Quaker Chemical Corporation (KWR)
Days of sales outstanding (DSO)
Dec 31, 2024 | Sep 30, 2024 | Jun 30, 2024 | Mar 31, 2024 | Dec 31, 2023 | Sep 30, 2023 | Jun 30, 2023 | Mar 31, 2023 | Dec 31, 2022 | Sep 30, 2022 | Jun 30, 2022 | Mar 31, 2022 | Dec 31, 2021 | Sep 30, 2021 | Jun 30, 2021 | Mar 31, 2021 | Dec 31, 2020 | Sep 30, 2020 | Jun 30, 2020 | Mar 31, 2020 | ||
---|---|---|---|---|---|---|---|---|---|---|---|---|---|---|---|---|---|---|---|---|---|
Receivables turnover | 4.60 | 4.28 | 4.32 | 4.22 | 4.23 | 4.24 | 4.18 | 3.93 | 3.98 | 4.04 | 3.93 | 3.88 | 4.04 | 3.87 | 3.81 | 3.50 | 3.71 | 4.13 | 4.53 | 3.60 | |
DSO | days | 79.43 | 85.37 | 84.47 | 86.45 | 86.27 | 86.10 | 87.30 | 92.85 | 91.76 | 90.36 | 92.96 | 94.06 | 90.32 | 94.28 | 95.87 | 104.16 | 98.31 | 88.44 | 80.55 | 101.51 |
December 31, 2024 calculation
DSO = 365 ÷ Receivables turnover
= 365 ÷ 4.60
= 79.43
Days Sales Outstanding (DSO) is a key financial ratio that measures the average number of days it takes for a company to collect payment from its customers after a sale is made. For Quaker Chemical Corporation, the DSO has shown some fluctuations over the past few years. From March 31, 2020, to December 31, 2024, the DSO ranged from a high of 104.16 days to a low of 79.43 days.

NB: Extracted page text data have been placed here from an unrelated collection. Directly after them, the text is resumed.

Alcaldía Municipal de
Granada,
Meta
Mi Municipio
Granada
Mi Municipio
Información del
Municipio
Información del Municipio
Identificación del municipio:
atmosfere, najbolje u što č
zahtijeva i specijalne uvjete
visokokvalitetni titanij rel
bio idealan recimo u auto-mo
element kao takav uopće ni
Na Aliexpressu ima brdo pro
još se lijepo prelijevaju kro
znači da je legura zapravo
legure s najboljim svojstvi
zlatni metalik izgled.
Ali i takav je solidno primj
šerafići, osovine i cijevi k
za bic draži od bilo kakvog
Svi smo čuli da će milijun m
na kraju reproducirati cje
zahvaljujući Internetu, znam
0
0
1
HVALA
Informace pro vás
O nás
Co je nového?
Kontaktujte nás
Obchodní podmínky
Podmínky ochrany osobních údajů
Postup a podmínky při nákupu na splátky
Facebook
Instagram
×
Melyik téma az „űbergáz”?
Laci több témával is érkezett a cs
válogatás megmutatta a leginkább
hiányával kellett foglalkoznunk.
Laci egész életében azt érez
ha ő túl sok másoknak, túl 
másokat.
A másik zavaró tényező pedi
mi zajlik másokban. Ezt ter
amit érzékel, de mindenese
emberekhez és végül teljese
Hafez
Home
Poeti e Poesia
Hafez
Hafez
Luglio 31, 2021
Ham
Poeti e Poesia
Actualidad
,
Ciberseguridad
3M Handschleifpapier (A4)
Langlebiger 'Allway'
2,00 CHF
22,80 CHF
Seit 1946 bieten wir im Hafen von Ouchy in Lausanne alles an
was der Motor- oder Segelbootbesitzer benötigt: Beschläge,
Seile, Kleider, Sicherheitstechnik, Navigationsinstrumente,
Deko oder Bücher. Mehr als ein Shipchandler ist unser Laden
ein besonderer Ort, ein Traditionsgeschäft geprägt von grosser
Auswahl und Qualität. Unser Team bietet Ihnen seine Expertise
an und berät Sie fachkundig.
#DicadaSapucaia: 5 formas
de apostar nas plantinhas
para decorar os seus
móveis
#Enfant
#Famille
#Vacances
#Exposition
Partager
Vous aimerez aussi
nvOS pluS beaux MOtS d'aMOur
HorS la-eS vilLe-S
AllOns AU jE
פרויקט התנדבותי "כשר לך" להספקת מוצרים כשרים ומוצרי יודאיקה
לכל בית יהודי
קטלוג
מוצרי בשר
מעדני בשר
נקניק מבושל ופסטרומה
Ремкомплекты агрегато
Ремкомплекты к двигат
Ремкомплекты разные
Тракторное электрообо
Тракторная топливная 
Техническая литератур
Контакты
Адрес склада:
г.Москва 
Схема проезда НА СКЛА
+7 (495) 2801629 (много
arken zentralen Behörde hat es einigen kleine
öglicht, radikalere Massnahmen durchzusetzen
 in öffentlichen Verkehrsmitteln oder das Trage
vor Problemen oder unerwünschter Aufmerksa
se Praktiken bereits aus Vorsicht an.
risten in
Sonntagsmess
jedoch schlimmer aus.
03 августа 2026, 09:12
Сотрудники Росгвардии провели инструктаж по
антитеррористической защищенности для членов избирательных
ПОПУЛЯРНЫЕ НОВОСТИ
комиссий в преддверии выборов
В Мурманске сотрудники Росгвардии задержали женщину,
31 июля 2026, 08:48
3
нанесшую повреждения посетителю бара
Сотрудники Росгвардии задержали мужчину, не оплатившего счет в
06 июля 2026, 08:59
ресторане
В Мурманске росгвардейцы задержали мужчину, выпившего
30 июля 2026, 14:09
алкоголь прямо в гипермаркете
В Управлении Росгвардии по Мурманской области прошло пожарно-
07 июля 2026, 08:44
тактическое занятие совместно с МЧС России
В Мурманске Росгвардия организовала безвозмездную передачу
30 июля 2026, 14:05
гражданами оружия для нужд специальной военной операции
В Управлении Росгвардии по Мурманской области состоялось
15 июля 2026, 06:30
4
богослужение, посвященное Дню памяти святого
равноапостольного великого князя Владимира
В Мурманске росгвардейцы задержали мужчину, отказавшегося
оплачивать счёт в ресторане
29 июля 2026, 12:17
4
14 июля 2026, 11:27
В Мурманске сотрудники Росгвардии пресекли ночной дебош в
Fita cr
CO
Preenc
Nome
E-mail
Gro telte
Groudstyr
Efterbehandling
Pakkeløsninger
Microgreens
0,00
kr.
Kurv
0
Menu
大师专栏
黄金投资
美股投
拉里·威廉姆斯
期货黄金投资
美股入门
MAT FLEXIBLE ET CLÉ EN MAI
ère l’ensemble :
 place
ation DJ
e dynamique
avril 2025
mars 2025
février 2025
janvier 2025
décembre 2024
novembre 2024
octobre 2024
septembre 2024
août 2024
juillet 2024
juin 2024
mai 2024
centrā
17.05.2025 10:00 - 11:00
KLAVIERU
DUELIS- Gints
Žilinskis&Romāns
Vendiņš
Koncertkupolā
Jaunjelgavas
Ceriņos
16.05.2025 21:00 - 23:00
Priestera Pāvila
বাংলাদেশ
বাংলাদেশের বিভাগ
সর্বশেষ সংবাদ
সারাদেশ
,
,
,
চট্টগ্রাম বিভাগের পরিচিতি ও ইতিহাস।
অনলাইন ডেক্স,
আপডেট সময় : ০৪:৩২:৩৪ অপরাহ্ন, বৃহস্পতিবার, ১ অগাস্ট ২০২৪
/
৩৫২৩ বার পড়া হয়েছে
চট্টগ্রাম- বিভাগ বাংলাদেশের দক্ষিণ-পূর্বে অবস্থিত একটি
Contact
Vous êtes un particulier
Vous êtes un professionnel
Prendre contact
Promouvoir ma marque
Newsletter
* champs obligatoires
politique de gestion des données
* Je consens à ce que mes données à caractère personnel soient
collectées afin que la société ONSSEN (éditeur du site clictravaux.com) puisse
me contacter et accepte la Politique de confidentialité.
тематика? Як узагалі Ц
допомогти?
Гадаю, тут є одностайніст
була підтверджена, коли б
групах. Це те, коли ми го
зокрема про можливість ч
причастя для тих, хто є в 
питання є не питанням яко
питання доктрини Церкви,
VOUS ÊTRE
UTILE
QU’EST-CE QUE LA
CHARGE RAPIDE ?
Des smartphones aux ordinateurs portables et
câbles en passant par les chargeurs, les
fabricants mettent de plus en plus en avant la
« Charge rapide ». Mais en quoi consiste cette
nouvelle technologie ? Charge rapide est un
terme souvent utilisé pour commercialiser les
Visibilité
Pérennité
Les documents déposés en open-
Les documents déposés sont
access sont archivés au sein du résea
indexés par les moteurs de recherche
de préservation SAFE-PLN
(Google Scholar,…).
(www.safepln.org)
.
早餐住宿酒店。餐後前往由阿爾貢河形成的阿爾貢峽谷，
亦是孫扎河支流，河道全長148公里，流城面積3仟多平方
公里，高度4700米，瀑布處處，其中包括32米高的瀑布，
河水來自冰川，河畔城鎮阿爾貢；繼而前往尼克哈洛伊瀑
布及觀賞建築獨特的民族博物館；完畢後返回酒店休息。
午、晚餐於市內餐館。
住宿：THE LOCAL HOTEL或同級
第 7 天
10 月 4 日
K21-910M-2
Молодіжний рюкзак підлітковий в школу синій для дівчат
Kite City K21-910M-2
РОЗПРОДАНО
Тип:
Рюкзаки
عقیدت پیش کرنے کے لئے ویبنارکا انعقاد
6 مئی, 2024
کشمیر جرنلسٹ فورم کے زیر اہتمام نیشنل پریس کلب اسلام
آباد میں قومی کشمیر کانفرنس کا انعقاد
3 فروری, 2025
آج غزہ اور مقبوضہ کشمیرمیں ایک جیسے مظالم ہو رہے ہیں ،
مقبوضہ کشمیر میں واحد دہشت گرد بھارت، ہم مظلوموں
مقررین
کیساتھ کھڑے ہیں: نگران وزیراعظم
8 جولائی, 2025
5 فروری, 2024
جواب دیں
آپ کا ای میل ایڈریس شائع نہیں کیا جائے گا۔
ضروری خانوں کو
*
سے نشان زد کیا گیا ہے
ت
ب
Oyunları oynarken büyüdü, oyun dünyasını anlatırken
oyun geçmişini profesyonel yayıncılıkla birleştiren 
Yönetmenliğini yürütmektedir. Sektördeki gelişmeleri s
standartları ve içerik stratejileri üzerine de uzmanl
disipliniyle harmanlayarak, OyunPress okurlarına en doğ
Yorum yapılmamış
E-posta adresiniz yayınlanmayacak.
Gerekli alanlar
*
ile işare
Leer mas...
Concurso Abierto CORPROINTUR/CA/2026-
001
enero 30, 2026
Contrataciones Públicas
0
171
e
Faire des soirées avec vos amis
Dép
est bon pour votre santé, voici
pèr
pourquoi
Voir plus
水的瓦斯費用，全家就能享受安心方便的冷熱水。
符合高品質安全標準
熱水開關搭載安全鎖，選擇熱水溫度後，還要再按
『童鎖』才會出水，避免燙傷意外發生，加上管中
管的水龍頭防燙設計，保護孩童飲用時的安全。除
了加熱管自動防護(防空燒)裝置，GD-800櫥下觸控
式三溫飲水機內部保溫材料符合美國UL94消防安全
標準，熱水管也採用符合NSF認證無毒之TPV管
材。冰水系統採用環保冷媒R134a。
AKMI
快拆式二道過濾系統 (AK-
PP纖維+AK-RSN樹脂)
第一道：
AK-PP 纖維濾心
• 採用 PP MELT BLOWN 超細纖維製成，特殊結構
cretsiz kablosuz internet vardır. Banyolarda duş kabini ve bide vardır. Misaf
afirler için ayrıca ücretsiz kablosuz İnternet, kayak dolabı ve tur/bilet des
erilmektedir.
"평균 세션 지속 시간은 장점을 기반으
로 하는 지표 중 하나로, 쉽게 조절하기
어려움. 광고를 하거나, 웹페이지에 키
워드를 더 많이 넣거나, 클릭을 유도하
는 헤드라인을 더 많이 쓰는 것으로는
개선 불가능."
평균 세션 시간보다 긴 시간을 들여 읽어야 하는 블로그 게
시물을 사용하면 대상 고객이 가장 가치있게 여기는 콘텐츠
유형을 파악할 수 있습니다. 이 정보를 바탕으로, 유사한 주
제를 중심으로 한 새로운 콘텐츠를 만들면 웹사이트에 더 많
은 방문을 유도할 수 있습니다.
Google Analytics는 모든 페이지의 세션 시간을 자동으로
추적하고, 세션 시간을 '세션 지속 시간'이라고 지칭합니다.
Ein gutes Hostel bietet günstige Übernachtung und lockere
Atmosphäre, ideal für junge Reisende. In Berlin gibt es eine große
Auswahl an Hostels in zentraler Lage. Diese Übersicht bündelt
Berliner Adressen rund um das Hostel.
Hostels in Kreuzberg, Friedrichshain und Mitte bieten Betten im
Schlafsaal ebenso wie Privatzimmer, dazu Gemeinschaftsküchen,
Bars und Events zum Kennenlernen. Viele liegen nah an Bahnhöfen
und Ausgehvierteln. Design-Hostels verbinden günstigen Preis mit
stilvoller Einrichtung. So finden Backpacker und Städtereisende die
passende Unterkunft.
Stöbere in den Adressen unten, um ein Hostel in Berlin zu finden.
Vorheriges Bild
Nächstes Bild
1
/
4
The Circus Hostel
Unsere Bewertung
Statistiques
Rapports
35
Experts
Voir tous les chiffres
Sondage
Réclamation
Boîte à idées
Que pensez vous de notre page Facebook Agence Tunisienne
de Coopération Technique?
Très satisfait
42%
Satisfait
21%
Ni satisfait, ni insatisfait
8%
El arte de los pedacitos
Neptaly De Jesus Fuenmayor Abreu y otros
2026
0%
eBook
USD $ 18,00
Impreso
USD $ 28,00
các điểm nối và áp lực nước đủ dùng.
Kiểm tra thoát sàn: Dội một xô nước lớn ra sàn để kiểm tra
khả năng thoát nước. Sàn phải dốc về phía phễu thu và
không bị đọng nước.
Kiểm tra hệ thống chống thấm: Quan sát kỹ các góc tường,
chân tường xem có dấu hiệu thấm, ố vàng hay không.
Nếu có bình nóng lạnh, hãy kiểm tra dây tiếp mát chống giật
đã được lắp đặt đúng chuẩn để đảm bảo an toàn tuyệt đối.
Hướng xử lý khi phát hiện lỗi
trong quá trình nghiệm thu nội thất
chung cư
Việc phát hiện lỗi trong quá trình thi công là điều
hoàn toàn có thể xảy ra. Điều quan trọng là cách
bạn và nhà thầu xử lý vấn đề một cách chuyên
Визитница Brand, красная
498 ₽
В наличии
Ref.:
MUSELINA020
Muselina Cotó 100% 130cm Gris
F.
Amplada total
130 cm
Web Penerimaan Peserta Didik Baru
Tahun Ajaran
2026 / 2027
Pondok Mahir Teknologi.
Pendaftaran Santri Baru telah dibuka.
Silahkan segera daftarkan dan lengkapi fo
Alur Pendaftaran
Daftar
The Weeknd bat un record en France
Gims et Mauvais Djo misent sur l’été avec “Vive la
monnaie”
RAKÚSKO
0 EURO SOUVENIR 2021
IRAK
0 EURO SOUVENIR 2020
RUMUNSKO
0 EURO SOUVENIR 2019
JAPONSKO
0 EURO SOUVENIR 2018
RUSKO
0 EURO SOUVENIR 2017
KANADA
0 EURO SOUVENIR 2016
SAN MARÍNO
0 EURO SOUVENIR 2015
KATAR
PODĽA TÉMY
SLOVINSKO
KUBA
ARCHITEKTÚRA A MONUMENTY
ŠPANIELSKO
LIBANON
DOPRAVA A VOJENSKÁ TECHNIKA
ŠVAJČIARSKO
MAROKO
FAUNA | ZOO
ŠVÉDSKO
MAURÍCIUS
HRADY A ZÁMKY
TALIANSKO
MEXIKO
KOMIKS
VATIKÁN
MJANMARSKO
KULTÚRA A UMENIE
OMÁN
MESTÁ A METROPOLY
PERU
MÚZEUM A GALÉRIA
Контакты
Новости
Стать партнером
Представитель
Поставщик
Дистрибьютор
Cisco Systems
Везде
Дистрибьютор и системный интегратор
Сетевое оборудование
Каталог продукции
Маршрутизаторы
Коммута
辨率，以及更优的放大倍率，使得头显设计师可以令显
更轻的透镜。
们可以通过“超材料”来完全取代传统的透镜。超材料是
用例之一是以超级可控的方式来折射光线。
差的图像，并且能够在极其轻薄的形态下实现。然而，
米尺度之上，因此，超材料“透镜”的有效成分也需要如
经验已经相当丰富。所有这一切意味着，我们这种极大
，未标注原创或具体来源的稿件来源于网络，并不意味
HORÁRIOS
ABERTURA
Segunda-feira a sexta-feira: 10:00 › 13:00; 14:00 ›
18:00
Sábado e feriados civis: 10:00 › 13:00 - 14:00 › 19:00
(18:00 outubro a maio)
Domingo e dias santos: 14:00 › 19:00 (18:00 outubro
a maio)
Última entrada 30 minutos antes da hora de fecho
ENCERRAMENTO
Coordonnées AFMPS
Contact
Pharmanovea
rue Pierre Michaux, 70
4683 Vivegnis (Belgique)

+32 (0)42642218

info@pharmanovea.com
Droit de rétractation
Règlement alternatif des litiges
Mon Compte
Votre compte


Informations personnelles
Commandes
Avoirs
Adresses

Analyzing the trend, we can observe that the DSO peaked in the first quarter of 2021 but decreased gradually over the following quarters. This reduction indicates an improvement in the company's efficiency of collecting receivables from customers. A lower DSO generally suggests that the company is managing its accounts receivable more effectively and converting sales into cash more quickly.
However, it's important to note that the DSO in the last few quarters has remained relatively stable around the 80-90 days range. While this may indicate a consistent collection process, it's essential for Quaker Chemical Corporation to continue monitoring its DSO and strive to keep it at an optimal level to ensure healthy cash flow and liquidity. A higher DSO could signify potential issues with credit policies, customer payment delays, or inefficiencies in the collections process that may need attention from management.